▶ **EXERCISE AIM**: Return the data below exactly, but only from the line containing "Sicherheit höchste Priorität." through the line containing "können Sie Ihre", with both of those lines included.

-- INFORMATION follows --

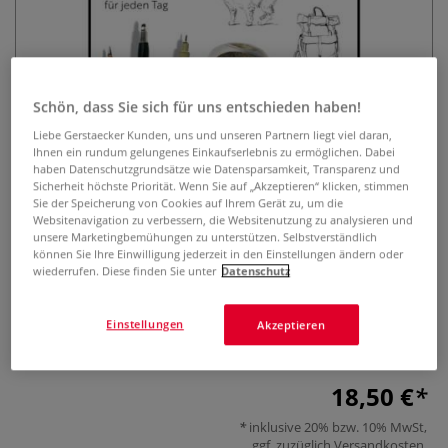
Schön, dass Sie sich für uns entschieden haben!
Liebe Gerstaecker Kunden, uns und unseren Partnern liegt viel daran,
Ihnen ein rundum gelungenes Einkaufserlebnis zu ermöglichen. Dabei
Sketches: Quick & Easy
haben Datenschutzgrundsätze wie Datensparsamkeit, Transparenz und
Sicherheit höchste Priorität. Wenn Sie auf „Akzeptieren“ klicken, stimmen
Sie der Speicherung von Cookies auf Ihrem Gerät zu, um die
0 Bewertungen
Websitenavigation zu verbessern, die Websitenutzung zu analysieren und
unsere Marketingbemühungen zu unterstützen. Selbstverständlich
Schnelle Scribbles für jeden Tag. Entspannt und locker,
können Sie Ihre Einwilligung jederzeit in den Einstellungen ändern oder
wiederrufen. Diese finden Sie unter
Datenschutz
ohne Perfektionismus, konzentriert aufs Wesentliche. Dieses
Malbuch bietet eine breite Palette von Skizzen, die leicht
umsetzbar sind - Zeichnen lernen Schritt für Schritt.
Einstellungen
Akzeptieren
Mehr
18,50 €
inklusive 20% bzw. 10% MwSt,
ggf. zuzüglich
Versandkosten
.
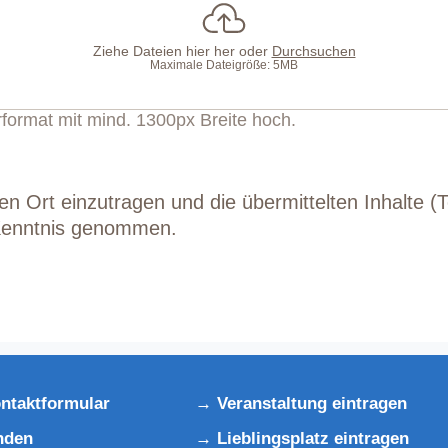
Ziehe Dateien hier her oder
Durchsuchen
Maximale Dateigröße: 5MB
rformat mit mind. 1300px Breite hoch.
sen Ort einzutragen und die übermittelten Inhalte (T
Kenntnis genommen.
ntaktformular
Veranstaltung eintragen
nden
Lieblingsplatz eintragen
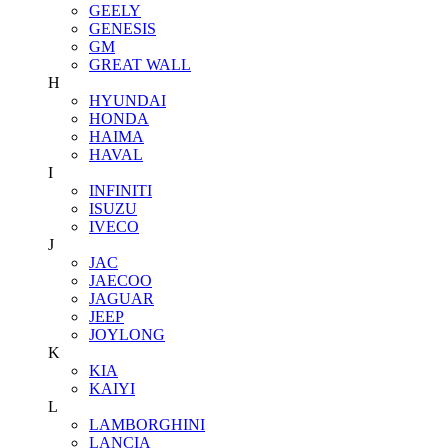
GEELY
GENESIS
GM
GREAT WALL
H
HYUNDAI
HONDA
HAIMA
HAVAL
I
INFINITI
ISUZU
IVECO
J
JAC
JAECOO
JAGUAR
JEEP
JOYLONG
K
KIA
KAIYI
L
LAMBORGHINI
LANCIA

-- INFORMATION concluded --

▶ **WRITTEN REPLY**:
Sicherheit höchste Priorität. Wenn Sie auf „Akzeptieren“ klicken, stimmen
Sie der Speicherung von Cookies auf Ihrem Gerät zu, um die
0 Bewertungen
Websitenavigation zu verbessern, die Websitenutzung zu analysieren und
unsere Marketingbemühungen zu unterstützen. Selbstverständlich
Schnelle Scribbles für jeden Tag. Entspannt und locker,
können Sie Ihre Einwilligung jederzeit in den Einstellungen ändern oder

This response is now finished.